For only children whose parents are divorced, the challenges of caring for parents in different locations can be especially worrisome. Kim Weir lives near her dad in Saratoga Springs, N.Y., but her mom lives in San Diego.


Both of her parents are in relatively good health, but if her mom needs her, she will fly out. Adult children with siblings often discuss who is best equipped or able to go when a parent needs help, or how to rotate care.


“We only children don’t have those conversations,” she says. She says she has always loved being an only child and still does. “The parents’ stuff is the loneliest part of it,” she says.


Inside Lori’s life

Lori’s parents, Carl and Claire Cardinali, met at a dance in a small town in western Pennsylvania and married soon after. Neither went to college. Her dad built cabinets, but was often out of work. Money was tight.


Lori wheels her dad to lunch.

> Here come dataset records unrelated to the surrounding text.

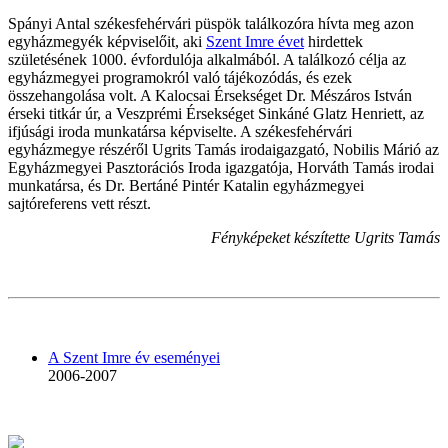
Spányi Antal székesfehérvári püspök találkozóra hívta meg azon
egyházmegyék képviselőit, aki
Szent Imre évet
hirdettek
születésének 1000. évfordulója alkalmából. A találkozó célja az
egyházmegyei programokról való tájékozódás, és ezek
összehangolása volt. A Kalocsai Érsekséget Dr. Mészáros István
érseki titkár úr, a Veszprémi Érsekséget Sinkáné Glatz Henriett, az
ifjúsági iroda munkatársa képviselte. A székesfehérvári
egyházmegye részéről Ugrits Tamás irodaigazgató, Nobilis Márió az
Egyházmegyei Pasztorációs Iroda igazgatója, Horváth Tamás irodai
munkatársa, és Dr. Bertáné Pintér Katalin egyházmegyei
sajtóreferens vett részt.
Fényképeket készítette Ugrits Tamás
A Szent Imre év eseményei
2006-2007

She recently came across a photo of him holding her as a baby.

Even before their recent medical problems, Lori was caring for them. She made big trays of lasagna so they had leftovers to freeze, cleaned their house weekly and took them to doctors.


“I’m alone. There’s no one else to do it,” says Lori, who is married and childless. Her husband, Walter, often pitches in, but she feels it’s her responsibility because they are her parents.

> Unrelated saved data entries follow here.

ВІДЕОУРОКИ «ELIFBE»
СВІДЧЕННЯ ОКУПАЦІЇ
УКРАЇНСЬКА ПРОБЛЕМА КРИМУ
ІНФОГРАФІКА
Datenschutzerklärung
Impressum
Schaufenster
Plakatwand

Their care became more consuming as their health deteriorated. Lori’s mom, who had a heart attack a decade ago, has macular degeneration and walks with a cane. Her father was diagnosed with cognitive impairment and had frequent falls.


Years ago, Lori bought her parents a book about the importance of making wills and advance directives. Recently, she found it in a drawer, still in a protective wrapper. Her parents don’t have a will and retain power of attorney.


Lori came across a container holding her parents’ various medications while cleaning their bedroom. 'I’m the only one to take care of them,' she says.


Things unraveled Dec. 26, when her mom called, saying her dad fell outside. After three weeks in skilled nursing care, she moved him into a private pay personal-care home for additional physical therapy and memory care. The monthly $3,000 bill exceeds her parents’ monthly income. They don’t qualify for veterans benefits or Medicaid. Lori used her savings to pay for March. She visits him daily and gives him a shave on weekends.


Two weeks after her dad went into personal care, Lori’s phone rang just before midnight. Her mother said she had fallen and couldn’t get up. Lori rushed over, but was unable to lift her mom, who was taken to the hospital.


She remains there under observation. Lori says doctors have told her that her mother can’t live on her own. Lori says she can’t safely take care of her at home. The family can’t afford in-home care, which averages nearly $18 an hour locally. Her mom says she doesn’t want or need any help.


Lori comes over to clean and organize her parents’ home, not knowing if they will be able to return home.


Lori talks with the hospital social worker, who connected her with an eldercare attorney to discuss options. Her mother calls repeatedly, leaving messages threatening to leave the hospital and saying she needs Lori to bring her a protein drink.


At night, Lori’s mind races. Where will her mom go? How will she pay for her dad’s care? She makes mental lists to clean their refrigerator, make appointments with the neurologist, cardiologist and pulmonologist for her dad, and arrange wheelchair accessible transportation.


She sees what her parents are going through and worries. “I don’t have a child who will help me,” she says.


Lori visited her mom recently and brought the protein drink she requested. Her mom was angry. “I just want to go home,” she told Lori. “If I can’t go home, I might as well drop dead.”


That night, Lori took a long walk in the rain. “I cried,” she says. “I guess I needed to do that. I felt like everything hit me all at once between my mom and dad.”